Meisner poprowadził zespół z powrotem w stronę country-rocka z tym swooning deep cut, bełkocząc nad akustycznymi strumieniami, melodyjnymi harmoniami gitarowymi i własną melancholijną linią basu. Piosenka ta stała się jego łabędzim śpiewem w zespole, którego był współzałożycielem: Odszedł ze składu we wrześniu 1977 roku, po trasie Hotel California, po zmaganiu się z problemami zdrowotnymi i napięciami w zespole.

„Try and Love Again” rzadko jest wymieniane w tym samym tchnieniu co klasyki takie jak „Hotel California” i „Life in the Fast Lane”, ale jego twang i atmosfera dodają kolejny kolor do palety albumu. I choć w swoim czasie była wykonywana zaledwie kilka razy, piosenka cieszyła się odnowionym światłem reflektorów podczas trasy koncertowej z pełnym albumem.

„The Last Resort”

Hotel California przyćmiewa swoje neonowe światła tym maksymalistycznym hymnem protestu przeciwko niekończącemu się pragnieniu człowieka do pustego podboju. Przez siedem i pół minuty Henley przygląda się Ameryce trwoniącej swoje zasoby i palącej swoje podstawowe wartości – przesłanie to wynika z zainteresowania zespołu kwestiami środowiskowymi i społecznymi. „Zaspokajamy nasze niekończące się potrzeby i usprawiedliwiamy nasze krwawe czyny,” śpiewa, „w imię przeznaczenia i w imię Boga.”

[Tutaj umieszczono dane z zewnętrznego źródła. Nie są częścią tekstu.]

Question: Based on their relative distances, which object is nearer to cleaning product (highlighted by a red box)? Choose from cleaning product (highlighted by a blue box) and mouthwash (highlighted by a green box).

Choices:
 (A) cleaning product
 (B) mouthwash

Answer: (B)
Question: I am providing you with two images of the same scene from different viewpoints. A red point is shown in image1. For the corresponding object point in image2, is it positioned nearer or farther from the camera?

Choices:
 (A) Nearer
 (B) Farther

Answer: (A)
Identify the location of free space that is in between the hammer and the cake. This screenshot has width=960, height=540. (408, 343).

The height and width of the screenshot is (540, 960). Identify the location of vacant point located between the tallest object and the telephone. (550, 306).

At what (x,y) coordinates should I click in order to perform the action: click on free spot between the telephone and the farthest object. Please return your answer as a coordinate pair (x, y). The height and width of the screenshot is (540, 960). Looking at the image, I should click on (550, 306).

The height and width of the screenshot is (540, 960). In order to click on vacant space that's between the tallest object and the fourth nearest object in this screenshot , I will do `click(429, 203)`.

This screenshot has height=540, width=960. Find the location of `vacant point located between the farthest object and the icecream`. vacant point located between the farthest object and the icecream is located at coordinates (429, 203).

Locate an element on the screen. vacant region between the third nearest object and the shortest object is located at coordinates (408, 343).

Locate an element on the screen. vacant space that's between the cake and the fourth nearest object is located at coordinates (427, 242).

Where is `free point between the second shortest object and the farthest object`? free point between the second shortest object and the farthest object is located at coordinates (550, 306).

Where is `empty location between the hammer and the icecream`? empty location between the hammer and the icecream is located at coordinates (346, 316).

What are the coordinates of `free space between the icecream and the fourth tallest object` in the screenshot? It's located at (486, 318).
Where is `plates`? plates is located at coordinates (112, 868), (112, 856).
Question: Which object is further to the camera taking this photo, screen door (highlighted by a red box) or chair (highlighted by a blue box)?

„Sednem piosenki było to, że kiedy znajdujemy coś dobrego, niszczymy to swoją obecnością – przez sam fakt, że człowiek jest jedynym zwierzęciem na ziemi, które jest w stanie zniszczyć swoje środowisko”, powiedział wokalista Rolling Stone w 1978 roku. „Środowisko jest powodem, dla którego zająłem się polityką: aby spróbować zrobić coś z tym, co postrzegałem jako całkowite zniszczenie większości zasobów, które nam pozostały. Zastawiliśmy naszą przyszłość pod hipotekę dla zysku i chciwości.”

Frey, który był współautorem piosenki, po latach stwierdził, że „The Last Resort” było próbą Henleya na „epopeję.”

„Byliśmy wtedy bardzo zaniepokojeni środowiskiem”, powiedział In the Studio With Redbeard. „Zaczynaliśmy robić antynuklearne benefity. Wydawało się, że to idealny sposób na zakończenie i podsumowanie wszystkich tematów i rzeczy, które zgłębialiśmy na albumie Hotel California. Myślę, że Don naprawdę odnalazł się jako autor tekstów w tej piosence – naprawdę jakby przeszedł samego siebie.”

.

Dodaj komentarz

Twój adres e-mail nie zostanie opublikowany.